Mas em 1974, eu era apenas um jovem professor, casado com a Clarice e pai de um casal de filhos: Joseane e Vinícius Tadeu que, embora fosse comtemplado por ligações telefônicas anônimas, ameaçando- me a integridade física, caso insistisse em “tumultuar o magistério paranaense”, nem de longe imaginava que estava sendo acompanhado pela DOPS ( Delegacia de Ordem Política e Social). Muitos anos mais tarde, é que tomei conhecimento de que o meu nome foi lembrado pela violentíssima DOPS, sinônimo de prisão, torturas, assassinatos ou desaparecimentos de milhares de vítimas do Serviço Nacional de Informações, incansável em aterrorizar supostos comunistas.A propósito, nem mesmo religiosos livravam- se de perseguições , a exemplo dos dominicanos ou beneditinos que, segundo o “ comando de caça aos comunistas ,” protegiam no interior das paredes dos conventos jovens marcados para morrer e que por eles eram recepcionados para a fuga geralmente a países como o Chile ou a França.

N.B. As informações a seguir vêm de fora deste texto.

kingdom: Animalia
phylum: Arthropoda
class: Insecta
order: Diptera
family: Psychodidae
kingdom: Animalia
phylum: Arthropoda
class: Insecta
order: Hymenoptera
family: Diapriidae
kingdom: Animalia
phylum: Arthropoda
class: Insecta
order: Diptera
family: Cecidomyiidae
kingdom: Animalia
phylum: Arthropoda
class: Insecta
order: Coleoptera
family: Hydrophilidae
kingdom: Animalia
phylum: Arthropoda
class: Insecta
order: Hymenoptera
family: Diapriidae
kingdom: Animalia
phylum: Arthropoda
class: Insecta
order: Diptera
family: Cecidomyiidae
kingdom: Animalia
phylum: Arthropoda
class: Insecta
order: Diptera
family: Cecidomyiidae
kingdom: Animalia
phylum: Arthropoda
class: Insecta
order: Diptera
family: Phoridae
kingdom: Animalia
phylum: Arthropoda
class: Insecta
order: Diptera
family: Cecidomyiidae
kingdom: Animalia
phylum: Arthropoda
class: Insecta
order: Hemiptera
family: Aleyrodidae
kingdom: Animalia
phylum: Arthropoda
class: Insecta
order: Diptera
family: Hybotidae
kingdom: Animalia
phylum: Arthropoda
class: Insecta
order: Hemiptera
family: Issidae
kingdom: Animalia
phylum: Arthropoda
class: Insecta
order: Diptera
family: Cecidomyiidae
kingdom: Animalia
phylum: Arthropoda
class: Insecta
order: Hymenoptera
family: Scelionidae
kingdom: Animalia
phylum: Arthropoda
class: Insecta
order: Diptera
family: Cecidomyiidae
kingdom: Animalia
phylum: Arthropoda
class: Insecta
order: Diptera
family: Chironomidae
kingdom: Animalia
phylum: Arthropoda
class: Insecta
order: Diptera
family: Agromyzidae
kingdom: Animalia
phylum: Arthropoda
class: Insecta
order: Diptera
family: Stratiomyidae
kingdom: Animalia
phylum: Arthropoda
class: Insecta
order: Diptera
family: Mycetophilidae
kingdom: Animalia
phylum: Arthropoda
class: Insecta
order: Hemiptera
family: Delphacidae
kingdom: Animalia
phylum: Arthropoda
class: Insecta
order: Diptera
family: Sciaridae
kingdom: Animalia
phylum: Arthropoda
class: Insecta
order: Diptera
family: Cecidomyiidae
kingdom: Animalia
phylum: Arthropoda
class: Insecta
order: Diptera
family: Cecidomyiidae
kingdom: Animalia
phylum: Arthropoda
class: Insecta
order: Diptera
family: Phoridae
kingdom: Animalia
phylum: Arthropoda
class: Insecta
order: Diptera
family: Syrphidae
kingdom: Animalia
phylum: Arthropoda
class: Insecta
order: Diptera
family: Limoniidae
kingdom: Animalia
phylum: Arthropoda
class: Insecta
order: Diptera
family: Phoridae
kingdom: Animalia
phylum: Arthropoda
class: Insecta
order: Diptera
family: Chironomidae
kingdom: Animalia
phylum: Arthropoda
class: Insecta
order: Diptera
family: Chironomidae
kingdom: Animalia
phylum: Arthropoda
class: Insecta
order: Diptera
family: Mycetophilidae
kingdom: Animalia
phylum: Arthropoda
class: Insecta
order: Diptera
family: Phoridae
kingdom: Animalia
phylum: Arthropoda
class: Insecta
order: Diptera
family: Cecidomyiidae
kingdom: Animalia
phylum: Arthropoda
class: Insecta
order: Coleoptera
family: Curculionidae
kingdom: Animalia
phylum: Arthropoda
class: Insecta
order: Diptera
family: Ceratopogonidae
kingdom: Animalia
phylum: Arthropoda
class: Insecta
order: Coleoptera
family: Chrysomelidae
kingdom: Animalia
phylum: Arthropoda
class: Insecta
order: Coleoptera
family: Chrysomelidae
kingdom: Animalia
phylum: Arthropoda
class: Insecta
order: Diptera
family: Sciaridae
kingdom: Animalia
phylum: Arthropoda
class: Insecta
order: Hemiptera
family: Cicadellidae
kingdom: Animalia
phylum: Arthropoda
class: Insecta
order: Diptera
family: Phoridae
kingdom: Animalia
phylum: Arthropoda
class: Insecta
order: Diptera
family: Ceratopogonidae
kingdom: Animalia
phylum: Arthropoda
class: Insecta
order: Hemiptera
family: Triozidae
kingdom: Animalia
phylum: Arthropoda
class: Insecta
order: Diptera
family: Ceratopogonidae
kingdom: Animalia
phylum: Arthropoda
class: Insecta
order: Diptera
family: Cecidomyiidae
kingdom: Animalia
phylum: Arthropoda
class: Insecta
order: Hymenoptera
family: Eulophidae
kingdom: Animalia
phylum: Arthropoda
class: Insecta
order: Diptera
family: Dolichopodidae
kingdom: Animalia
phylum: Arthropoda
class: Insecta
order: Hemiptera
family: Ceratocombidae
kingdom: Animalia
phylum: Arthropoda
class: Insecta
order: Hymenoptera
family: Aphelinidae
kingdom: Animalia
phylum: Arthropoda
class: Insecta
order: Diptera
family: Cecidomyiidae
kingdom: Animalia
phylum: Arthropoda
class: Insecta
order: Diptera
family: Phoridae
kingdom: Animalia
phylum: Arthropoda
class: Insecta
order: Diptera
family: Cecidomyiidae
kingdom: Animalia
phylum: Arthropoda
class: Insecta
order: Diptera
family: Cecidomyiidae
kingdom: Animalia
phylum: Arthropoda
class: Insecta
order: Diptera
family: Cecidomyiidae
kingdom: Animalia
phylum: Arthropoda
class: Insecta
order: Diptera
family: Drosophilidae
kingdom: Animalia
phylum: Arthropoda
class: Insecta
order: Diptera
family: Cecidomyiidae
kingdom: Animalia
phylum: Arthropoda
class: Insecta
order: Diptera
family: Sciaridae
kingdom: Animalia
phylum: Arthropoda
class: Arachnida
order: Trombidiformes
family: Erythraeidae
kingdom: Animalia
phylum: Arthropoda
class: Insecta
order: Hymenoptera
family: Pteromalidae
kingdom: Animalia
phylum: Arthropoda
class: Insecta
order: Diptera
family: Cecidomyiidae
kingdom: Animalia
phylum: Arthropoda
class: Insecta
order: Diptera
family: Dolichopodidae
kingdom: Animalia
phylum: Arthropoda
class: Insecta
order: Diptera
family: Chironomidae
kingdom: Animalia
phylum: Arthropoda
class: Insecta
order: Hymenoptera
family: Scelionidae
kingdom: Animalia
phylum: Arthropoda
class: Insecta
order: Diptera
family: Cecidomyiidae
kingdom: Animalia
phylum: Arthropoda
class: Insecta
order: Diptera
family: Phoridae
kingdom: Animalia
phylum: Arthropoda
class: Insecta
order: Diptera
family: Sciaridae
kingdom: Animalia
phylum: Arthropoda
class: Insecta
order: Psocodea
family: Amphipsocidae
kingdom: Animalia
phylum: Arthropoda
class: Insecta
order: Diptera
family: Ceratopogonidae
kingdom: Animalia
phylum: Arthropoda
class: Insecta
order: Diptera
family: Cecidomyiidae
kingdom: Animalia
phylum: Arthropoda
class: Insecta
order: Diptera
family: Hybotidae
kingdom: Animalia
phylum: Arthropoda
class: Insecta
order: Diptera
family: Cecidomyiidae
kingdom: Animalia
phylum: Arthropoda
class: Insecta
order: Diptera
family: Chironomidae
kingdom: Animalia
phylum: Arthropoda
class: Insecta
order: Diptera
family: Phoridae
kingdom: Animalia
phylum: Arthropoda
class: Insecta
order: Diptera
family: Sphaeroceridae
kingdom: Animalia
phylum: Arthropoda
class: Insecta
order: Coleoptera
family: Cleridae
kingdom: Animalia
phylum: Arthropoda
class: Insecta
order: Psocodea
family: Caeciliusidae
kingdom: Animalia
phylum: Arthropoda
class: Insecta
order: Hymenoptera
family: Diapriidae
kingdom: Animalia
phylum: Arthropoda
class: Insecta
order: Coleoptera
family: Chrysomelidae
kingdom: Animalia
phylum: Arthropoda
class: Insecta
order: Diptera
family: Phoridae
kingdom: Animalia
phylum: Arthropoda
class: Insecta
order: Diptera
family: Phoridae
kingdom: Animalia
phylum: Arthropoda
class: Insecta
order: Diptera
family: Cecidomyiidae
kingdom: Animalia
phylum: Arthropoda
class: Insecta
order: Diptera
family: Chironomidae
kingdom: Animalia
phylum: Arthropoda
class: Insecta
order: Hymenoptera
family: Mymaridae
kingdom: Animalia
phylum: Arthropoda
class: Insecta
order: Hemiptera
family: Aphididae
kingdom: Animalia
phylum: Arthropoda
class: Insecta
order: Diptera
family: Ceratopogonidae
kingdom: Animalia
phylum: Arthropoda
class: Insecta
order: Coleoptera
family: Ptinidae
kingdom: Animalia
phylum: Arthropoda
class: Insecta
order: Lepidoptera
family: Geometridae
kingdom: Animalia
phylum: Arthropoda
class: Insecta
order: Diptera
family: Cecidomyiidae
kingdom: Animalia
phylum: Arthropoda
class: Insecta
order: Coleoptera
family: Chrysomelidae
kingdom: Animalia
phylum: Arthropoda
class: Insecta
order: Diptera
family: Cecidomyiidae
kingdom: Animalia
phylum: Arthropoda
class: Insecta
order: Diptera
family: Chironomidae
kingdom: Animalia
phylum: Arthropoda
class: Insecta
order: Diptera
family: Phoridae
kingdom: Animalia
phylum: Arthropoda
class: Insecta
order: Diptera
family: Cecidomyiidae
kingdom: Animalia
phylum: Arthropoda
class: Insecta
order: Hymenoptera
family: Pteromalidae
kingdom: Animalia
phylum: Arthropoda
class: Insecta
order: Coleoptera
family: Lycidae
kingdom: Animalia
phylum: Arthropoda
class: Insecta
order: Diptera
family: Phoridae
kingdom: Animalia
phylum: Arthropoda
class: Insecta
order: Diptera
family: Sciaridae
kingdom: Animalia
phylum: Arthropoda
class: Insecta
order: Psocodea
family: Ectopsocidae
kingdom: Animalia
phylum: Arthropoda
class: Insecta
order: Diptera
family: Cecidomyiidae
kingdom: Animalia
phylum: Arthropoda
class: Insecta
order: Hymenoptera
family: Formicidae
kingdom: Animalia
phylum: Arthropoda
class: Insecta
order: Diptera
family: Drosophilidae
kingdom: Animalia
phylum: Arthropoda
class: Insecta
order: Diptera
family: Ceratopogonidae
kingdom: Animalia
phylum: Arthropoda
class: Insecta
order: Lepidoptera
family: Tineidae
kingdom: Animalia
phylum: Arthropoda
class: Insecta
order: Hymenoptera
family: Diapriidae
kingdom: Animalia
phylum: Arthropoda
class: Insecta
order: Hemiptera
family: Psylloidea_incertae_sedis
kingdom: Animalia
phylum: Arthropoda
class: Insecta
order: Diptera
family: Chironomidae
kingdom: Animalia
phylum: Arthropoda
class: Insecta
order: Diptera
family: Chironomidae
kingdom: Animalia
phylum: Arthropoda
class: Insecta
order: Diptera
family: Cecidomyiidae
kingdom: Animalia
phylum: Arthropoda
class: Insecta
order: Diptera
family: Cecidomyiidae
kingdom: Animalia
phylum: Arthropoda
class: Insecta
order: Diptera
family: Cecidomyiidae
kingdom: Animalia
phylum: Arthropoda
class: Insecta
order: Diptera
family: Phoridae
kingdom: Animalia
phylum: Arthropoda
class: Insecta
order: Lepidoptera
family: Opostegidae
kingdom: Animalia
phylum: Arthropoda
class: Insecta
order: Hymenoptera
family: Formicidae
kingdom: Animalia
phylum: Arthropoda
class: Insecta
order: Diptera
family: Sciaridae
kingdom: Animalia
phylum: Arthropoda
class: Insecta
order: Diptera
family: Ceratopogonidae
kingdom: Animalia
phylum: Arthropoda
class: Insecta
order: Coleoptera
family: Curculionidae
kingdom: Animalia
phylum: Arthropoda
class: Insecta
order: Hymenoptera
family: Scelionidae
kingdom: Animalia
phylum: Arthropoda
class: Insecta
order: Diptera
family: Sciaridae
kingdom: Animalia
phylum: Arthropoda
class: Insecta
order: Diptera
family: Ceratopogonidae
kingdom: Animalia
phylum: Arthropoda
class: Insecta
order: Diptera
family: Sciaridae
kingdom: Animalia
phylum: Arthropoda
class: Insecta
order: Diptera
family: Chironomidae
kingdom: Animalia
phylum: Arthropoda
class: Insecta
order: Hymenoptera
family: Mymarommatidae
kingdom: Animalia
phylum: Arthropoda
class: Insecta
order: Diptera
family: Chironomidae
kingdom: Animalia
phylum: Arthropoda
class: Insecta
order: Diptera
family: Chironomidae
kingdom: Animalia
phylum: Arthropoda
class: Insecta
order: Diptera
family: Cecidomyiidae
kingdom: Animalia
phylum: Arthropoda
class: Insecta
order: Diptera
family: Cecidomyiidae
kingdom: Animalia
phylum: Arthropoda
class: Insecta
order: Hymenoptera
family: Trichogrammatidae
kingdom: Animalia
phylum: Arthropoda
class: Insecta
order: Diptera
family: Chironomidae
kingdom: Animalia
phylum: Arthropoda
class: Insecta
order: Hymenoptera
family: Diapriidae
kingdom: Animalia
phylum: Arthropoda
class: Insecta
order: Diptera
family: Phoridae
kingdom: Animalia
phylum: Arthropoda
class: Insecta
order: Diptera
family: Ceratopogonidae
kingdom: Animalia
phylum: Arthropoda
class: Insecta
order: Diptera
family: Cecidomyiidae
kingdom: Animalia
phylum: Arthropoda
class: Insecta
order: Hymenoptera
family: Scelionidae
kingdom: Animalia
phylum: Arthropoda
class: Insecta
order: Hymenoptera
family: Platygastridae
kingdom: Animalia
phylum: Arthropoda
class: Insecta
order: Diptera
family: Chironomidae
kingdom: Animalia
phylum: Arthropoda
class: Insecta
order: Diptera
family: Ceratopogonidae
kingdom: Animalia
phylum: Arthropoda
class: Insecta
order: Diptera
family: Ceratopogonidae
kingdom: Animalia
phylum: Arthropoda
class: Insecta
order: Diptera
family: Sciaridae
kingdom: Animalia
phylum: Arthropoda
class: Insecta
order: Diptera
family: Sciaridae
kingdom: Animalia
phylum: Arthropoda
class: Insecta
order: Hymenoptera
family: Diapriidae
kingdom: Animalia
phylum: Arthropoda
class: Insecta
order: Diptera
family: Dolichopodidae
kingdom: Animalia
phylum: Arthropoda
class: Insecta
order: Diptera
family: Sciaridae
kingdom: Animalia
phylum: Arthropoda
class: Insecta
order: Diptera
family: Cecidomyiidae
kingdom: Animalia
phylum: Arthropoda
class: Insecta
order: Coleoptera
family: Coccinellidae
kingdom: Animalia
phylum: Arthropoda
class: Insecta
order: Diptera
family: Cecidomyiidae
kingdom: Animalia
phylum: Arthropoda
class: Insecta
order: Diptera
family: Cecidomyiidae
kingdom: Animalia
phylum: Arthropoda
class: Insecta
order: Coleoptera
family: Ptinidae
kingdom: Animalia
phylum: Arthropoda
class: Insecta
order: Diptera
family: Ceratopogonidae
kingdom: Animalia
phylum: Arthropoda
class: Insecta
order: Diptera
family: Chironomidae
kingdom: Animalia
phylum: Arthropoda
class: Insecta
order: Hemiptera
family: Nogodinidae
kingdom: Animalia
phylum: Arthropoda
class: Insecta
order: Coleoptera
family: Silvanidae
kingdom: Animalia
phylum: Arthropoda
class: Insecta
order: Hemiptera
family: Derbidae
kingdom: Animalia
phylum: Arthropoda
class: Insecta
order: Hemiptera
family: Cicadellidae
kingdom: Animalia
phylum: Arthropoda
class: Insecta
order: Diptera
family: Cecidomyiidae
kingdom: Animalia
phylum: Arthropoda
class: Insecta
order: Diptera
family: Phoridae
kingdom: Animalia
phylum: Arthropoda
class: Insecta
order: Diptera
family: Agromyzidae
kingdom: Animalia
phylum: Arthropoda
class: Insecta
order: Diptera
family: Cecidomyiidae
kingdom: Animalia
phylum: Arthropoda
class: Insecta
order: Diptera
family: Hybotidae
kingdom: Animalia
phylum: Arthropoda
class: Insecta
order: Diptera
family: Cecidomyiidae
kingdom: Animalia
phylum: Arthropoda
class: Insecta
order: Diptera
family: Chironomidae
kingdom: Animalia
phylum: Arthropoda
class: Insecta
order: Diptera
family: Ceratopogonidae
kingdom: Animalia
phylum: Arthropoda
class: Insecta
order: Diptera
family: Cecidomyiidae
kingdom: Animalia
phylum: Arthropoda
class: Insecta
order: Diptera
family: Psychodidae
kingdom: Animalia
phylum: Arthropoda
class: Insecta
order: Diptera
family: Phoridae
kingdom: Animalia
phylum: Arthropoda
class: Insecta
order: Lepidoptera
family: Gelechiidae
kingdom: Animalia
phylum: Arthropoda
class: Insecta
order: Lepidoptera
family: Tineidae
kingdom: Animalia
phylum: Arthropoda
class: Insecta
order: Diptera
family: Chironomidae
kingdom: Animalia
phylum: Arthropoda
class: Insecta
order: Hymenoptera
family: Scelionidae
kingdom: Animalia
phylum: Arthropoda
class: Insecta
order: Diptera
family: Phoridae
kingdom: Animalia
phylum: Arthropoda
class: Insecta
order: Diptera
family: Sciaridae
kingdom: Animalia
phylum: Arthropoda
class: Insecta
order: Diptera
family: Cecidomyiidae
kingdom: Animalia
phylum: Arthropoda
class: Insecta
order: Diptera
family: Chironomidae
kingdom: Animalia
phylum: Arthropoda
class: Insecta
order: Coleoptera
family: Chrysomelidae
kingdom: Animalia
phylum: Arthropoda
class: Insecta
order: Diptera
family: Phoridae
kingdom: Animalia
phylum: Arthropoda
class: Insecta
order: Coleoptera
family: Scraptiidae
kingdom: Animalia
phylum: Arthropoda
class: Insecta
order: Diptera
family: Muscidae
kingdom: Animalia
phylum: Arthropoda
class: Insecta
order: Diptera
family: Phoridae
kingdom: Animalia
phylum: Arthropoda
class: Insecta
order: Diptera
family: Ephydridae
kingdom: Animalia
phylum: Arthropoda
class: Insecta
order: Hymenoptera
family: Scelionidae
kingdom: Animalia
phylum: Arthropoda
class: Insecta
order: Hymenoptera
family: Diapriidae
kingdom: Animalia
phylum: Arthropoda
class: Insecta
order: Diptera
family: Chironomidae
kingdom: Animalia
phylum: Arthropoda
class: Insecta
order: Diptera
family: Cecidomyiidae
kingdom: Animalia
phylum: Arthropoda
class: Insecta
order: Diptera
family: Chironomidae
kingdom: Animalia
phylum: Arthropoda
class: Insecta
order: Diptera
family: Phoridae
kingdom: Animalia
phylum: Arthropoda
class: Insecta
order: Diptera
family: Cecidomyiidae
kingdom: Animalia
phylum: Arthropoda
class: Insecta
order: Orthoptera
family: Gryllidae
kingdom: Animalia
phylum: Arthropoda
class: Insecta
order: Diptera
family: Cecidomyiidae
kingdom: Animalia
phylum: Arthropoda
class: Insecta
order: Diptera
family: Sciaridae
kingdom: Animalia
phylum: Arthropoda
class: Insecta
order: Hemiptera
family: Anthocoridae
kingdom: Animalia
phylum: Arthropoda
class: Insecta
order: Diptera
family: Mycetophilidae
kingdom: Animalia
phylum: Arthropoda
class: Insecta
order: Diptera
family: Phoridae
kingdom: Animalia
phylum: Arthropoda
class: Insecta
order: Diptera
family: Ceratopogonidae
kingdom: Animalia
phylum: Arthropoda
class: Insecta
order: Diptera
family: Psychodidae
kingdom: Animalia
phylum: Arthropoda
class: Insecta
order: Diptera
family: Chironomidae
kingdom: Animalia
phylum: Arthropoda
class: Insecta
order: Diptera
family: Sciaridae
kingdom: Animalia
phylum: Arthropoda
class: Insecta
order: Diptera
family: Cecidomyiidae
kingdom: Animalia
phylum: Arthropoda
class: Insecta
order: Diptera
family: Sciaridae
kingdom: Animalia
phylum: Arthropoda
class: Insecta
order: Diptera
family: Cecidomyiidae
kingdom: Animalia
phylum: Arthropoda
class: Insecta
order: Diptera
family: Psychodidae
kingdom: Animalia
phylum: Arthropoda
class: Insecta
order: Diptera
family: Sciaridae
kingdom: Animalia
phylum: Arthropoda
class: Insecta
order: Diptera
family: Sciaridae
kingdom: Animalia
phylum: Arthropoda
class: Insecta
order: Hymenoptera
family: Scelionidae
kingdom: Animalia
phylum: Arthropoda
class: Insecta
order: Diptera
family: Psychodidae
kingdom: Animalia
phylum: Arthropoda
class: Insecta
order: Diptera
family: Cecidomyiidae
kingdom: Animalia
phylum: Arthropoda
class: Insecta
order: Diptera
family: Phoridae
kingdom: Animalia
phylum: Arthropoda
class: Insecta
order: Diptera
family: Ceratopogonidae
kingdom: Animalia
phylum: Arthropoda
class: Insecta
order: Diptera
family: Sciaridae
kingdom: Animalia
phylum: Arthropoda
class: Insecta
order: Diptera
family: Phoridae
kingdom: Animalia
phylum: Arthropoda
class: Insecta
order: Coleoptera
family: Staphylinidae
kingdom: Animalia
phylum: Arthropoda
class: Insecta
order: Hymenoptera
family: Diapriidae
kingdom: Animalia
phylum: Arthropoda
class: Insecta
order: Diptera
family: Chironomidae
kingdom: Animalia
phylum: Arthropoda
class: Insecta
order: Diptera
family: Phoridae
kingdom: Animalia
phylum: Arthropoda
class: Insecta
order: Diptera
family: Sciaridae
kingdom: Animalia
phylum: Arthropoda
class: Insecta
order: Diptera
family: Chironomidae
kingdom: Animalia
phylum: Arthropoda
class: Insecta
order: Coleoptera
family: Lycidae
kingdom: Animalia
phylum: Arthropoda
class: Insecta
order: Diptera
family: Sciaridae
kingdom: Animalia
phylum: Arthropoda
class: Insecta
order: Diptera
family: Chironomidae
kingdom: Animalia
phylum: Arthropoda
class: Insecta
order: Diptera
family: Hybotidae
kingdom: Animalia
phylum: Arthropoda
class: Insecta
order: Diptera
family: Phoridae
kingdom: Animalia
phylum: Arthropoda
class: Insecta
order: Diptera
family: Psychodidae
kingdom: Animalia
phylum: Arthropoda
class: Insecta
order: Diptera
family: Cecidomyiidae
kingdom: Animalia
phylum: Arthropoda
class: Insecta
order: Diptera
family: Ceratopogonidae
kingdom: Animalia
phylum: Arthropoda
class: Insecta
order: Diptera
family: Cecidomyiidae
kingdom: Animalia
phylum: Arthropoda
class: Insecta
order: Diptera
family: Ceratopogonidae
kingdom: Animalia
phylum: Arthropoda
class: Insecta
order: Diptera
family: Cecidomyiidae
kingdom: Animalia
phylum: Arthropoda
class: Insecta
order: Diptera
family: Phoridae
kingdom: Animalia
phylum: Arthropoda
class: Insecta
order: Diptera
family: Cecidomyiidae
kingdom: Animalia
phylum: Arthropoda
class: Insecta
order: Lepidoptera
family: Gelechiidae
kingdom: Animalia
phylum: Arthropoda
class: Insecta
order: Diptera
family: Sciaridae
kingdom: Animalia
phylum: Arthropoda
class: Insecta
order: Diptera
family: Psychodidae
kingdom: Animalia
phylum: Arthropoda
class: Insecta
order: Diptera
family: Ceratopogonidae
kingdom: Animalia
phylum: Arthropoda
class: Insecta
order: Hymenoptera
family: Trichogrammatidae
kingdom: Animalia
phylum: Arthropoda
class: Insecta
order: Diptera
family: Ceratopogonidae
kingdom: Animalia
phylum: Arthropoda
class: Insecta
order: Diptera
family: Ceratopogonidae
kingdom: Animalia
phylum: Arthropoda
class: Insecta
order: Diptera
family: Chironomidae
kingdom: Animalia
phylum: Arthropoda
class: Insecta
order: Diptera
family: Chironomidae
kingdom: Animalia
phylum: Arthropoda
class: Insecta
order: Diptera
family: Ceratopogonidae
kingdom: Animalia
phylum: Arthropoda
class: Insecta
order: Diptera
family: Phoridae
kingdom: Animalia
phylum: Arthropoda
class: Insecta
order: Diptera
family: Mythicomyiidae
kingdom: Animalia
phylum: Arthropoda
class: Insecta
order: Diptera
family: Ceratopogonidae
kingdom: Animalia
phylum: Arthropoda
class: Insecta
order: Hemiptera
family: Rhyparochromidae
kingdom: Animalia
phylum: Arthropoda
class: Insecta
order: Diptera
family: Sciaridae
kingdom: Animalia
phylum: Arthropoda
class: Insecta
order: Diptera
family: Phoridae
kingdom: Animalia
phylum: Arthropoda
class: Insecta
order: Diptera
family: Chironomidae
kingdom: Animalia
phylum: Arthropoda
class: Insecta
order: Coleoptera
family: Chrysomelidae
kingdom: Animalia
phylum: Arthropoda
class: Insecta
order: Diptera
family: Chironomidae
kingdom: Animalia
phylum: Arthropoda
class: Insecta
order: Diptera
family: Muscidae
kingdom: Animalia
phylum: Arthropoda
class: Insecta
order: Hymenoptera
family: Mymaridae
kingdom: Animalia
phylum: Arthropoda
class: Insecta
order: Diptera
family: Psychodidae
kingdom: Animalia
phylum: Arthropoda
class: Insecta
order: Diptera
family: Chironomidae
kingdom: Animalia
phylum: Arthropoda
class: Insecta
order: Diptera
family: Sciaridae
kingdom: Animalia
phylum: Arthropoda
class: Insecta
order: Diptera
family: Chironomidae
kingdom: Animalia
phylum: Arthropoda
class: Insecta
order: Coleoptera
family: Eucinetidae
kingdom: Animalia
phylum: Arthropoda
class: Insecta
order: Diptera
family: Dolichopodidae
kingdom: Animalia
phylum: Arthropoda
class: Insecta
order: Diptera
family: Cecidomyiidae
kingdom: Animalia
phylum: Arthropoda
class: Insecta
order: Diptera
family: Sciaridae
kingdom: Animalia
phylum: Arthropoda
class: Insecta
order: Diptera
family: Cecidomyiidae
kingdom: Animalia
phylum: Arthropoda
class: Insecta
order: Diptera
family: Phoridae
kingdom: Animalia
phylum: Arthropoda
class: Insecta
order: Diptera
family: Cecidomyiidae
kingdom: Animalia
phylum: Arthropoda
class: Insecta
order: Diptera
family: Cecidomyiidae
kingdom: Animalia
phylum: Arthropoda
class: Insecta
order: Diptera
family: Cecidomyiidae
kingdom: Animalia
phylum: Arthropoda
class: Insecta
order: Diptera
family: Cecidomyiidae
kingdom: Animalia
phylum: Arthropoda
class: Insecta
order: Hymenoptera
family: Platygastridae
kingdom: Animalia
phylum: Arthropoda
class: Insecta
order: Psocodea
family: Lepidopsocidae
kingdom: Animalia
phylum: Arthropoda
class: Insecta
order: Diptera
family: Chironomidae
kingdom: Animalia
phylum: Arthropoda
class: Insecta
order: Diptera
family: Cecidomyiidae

De minha parte, em meus discursos à assembleia de professores, eu sempre lembrava de “cumprimentar também os espiões do governo militar infiltrados junto às professoras e professores, covardes delatores a serviço da mais cruel ditadura da história do Brasil. Talvez por isso é que mais tarde um zeloso pesquisador informou- me que eu fazia parte da tabela de terror da DOPS/PARANÁ:
Nome:José Tadeu Bento França;
Crime: agitador da classe dos professores;
Materialista?
Foi visto, fazendo o sinal da cruz em frente à catedral de Maringá;
Comunista?
INCONCLUSO.
1987.
Durante a Assembleia Nacional Constituinte, eu viria a conhecer pessoalmente a SENHORA EUNICE PAIVA,esposa do ex-deputado federal desaparecido Rubens Paiva, hoje lembrado por um busto nas dependências do Congresso Nacional. A chegada dela coincidiu com o momento em que o Presidente Ulysses Guimarães convocava os parlamentares :
-Senhores Constituintes que ainda se encontram em seus gabinetes, compareçam ao plenário para o início das votações. Vamos votar.
Silenciosamente, a Senhora Eunice Paiva aproximou- se da Mesa do Presidente.Ao reconhecê-la, o Presidente Ulysses Guimarães cumprimentou- a e a convidou a usar a palavra pelo mesmo microfone usado no passado pelo marido deputado federal , para posicionar-se contra o golpe militar de 1964, que havia deposto o Presidente João Goulart.
Ela não chorava, mas começou a dizer com intensa mágoa na voz sofrida, que a dor pelo desaparecimento do marido e pai dos cinco filhos dela, feria mais do que uma tomada de conhecimento da morte dele. Não sei se os Constituintes podem ajudar a descobrir, mesmo que sejam os restos mortais de meu marido, mas eu preciso dar uma explicação para os meus filhos. Ele foi deputado federal nesta Casa em 1963 e 1964.Logo após a cassação do mandato parlamentar, seis homens invadiram a nossa casa e sequestraram o pai de meus filhos. É por isso que, enquanto DEUS me der vida não deixarei jamais de procurá-lo.
O que fazer ante a crueldade e a violência dos torturadores?pensei.
Somente muitos anos mais tarde, em 2014, é que o ex-major Raimundo Ronaldo Campos admitiu que, após espancamentos e torturas de toda espécie, havia ocorrido o assassinato do ex-deputado federal RUBENS BEYRODT PAIVA.
Os mártires de ontem não podem ser olvidados. Finalmente, que os “INCONCLUSOS”, hoje de cabelos brancos, estejam à altura de banir toda e qualquer iniciativa de excluir de nossa história o martírio de nossos inocentes.